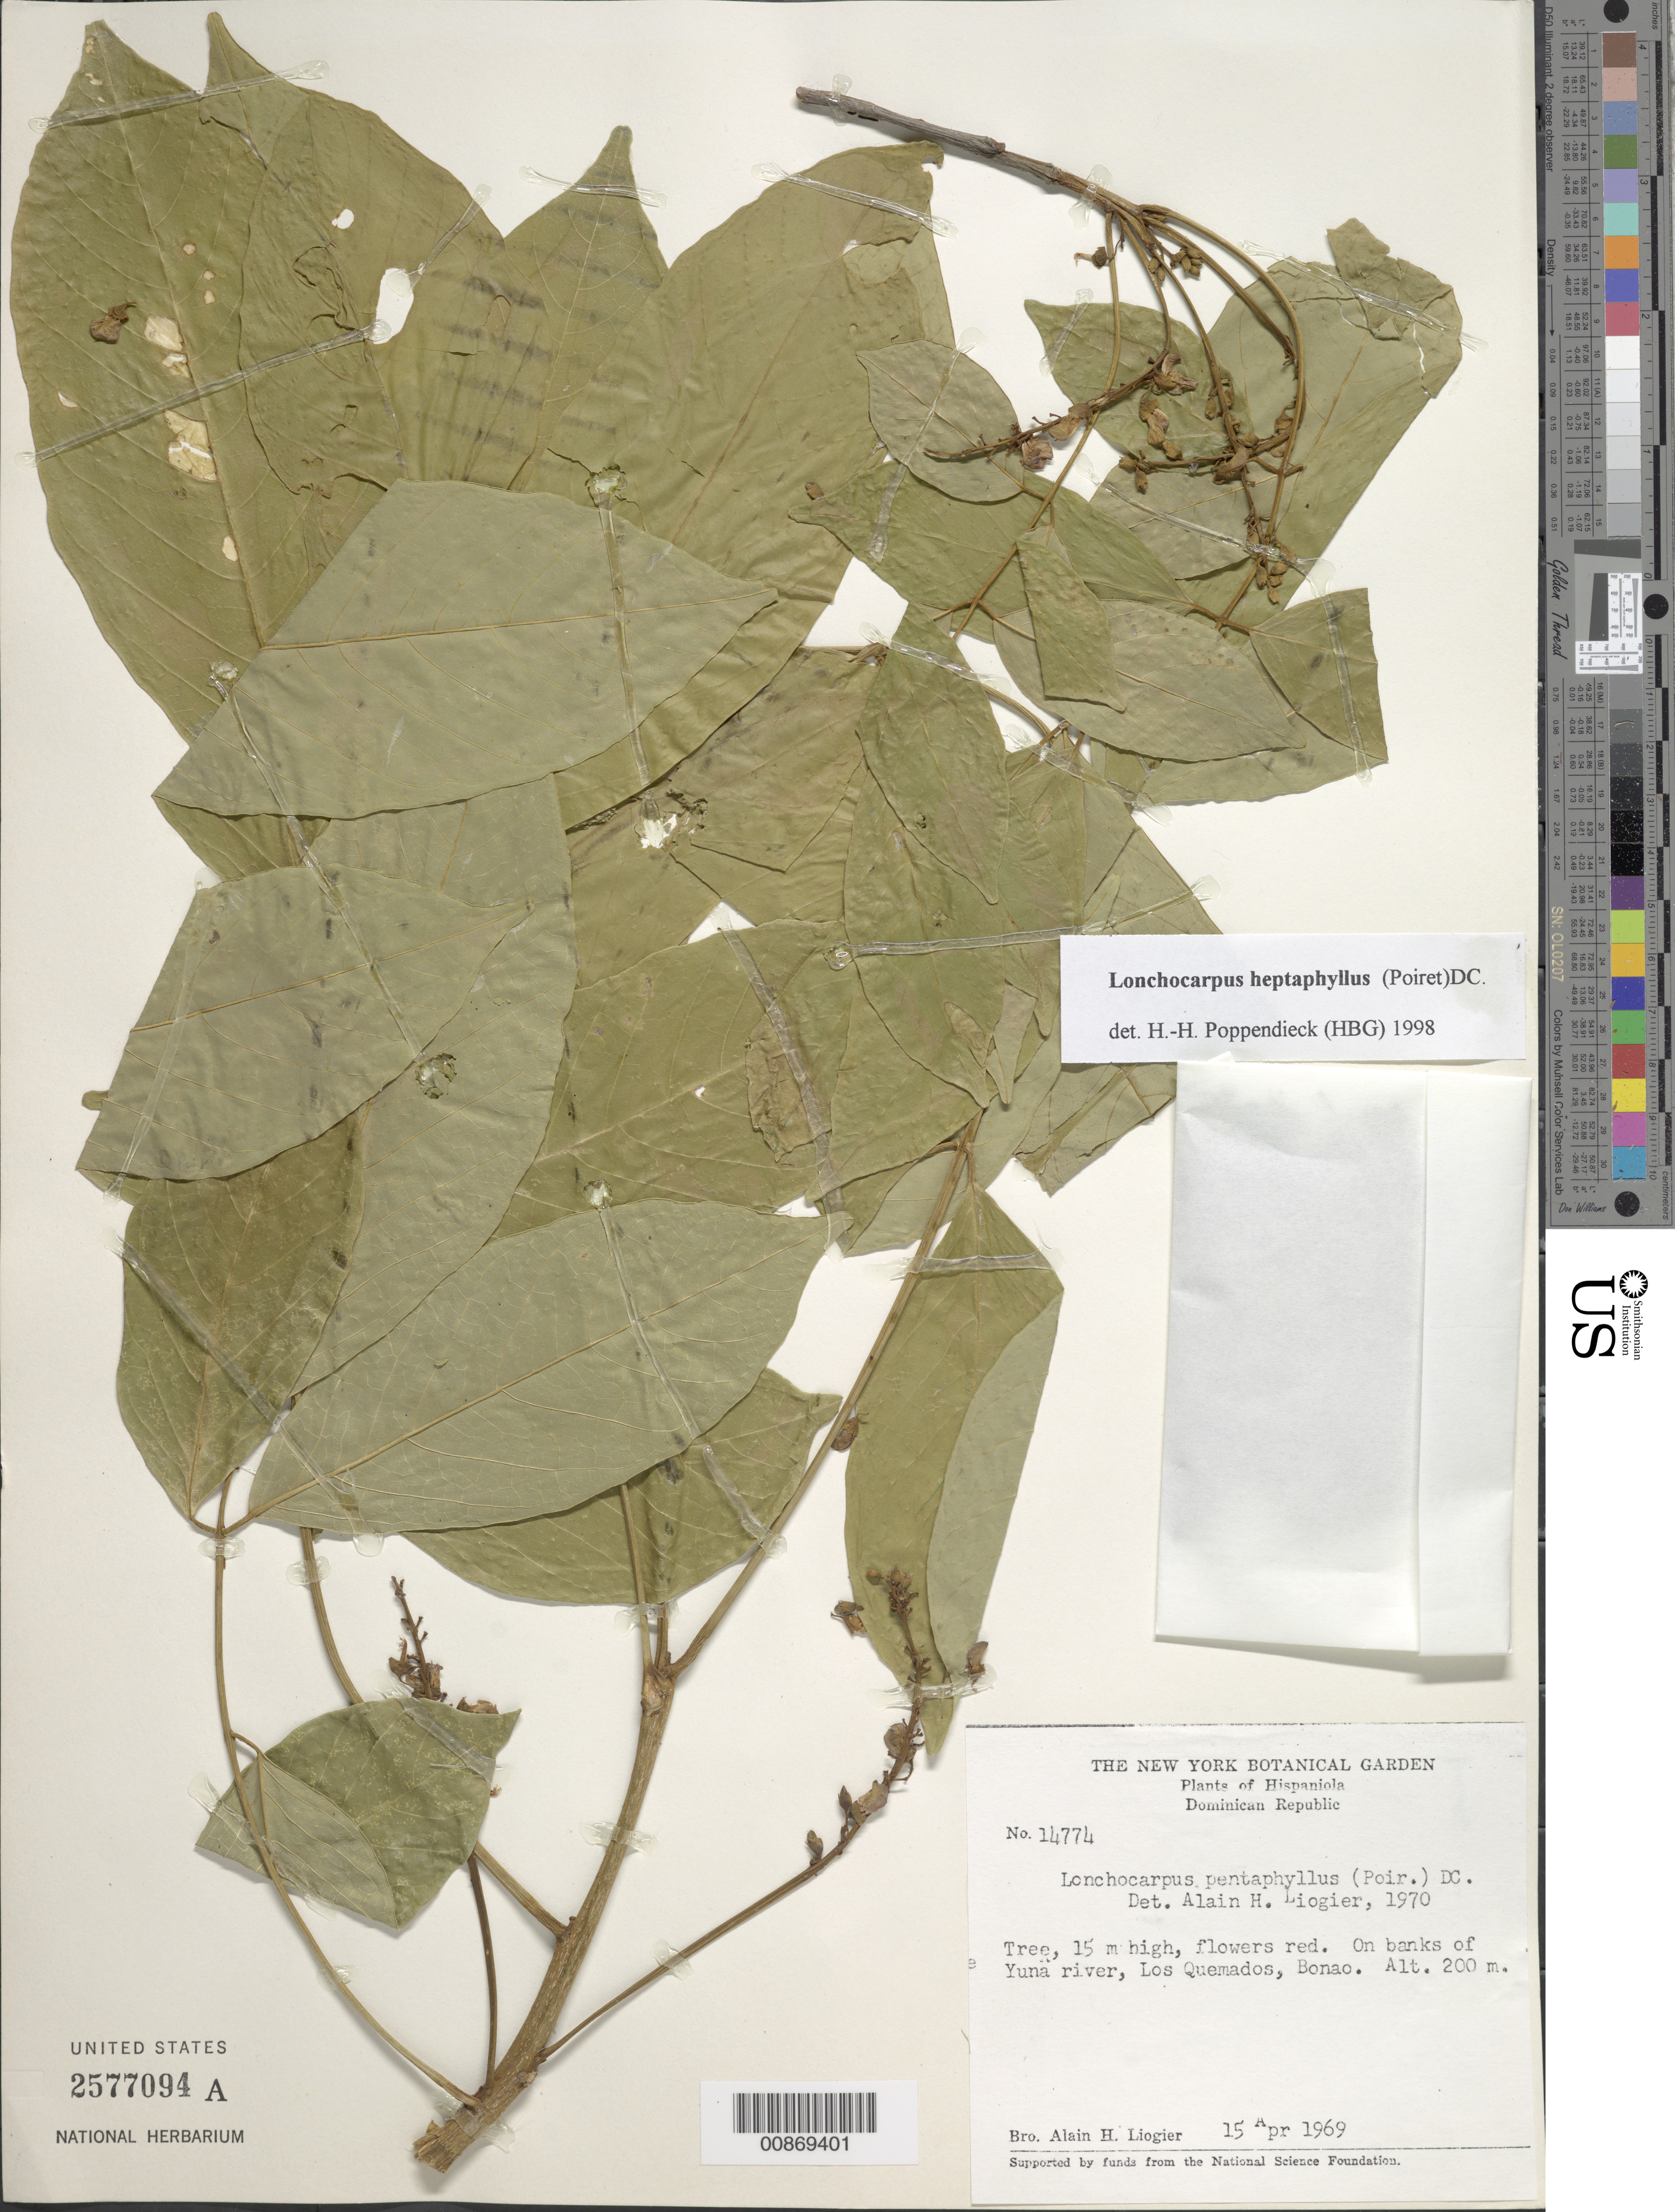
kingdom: Plantae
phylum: Tracheophyta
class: Magnoliopsida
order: Fabales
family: Fabaceae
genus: Lonchocarpus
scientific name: Lonchocarpus heptaphyllus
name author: (Poir.) DC.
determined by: Poppendieck, H.-H., (HBG), Institut fur Allgemeine Botanik und Botanischer Garten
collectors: A. H. Liogier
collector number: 14774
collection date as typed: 15 Apr 1969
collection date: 1969-04-15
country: Dominican Republic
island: Hispaniola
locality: On banks of Yuna river, Los Quemados, Bonao.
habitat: On banks of river.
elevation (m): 200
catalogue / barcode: US 2577094A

» **Given instruction**
Can you reproduce the data above with "habitat" switched to "setting", everything else unchanged, and leave out the pictures?

» **Solution to this exercise**
kingdom: Plantae
phylum: Tracheophyta
class: Magnoliopsida
order: Fabales
family: Fabaceae
genus: Lonchocarpus
scientific name: Lonchocarpus heptaphyllus
name author: (Poir.) DC.
determined by: Poppendieck, H.-H., (HBG), Institut fur Allgemeine Botanik und Botanischer Garten
collectors: A. H. Liogier
collector number: 14774
collection date as typed: 15 Apr 1969
collection date: 1969-04-15
country: Dominican Republic
island: Hispaniola
locality: On banks of Yuna river, Los Quemados, Bonao.
setting: On banks of river.
elevation (m): 200
catalogue / barcode: US 2577094A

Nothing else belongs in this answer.